For an example using groups in braces, I'll write the chain notation for the ALS elimination in this puzzle:

(2)r6c3|r7c2-(2=1)r6c2-({178}=2)r459c3-(2)r6c3|r7c2; r6c3|r7c2<>2

There's another new thing here: the vertical line symbol, "|". It means "and". Here, it joins the cell references for the two victim <2>s. The 1278 ALS is expressed as a {178} Locked Set strongly linked with the "extra candidate" <2>: They can't both be false. (It is important to note that the {178} Locked Set is false as a Locked Set if any one of its digits is false.) Notice then that the <1> from the other ALS (the 12 bivalue) is weakly linked with the {178} Locked Set: They can't both be true.

You don't really need much more than this to do Eureka notation.

[cgordon]

I found two ERs on <8> and <1> and an xy wing <289>. But I can't see the two wings mentioned above xy<348> and xyz <134> because I have too many 9's in Box 3. Is a chain or ALS solution the only way to get rid of these 9's?

[tlanglet]

[cgordon]

Ted said:

[tlanglet]

Hi Again Craig,

I could not find my notes, so I solved it again in what I believe is the same manner.

First, I used multi-coloring on <8>. One set, say Blue and Green, has 8 cells; the second set, say Red and Orange, contains 6 cells. One cell in the second set "sees" both colors in the first set and therefore that color must be "false". Given my colors, row 1 contains both a Blue and a Red, and box 2 contains a Green and a Red. I deleted the <8>s in r1c2, r3c5, r7c4 and r9c3.
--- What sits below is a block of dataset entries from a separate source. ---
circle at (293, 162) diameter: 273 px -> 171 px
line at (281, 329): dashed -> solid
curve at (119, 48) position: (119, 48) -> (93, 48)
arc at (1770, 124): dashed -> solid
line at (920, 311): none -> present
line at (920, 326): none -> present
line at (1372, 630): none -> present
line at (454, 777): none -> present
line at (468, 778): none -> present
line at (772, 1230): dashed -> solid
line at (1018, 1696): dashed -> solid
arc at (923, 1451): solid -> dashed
After cleaning up all the resultant singles, I used normal coloring on <8>, forming a set of 8 cells. Cell r3c3, <58>, sees both colors and the cell is assigned the value <5> after deleting the <8>. This, in turn, deletes the <5> in r1c3 thereby providing the pair of naked <89>s.

Hope this helps ..........

Ted

[cgordon]

Thanks Ted: I’m not into colouring – tried it - all those conjugate pairs, multiple peers, parities and synchronization – too much like hard work.

But at least I spell it properly – the Colonial way.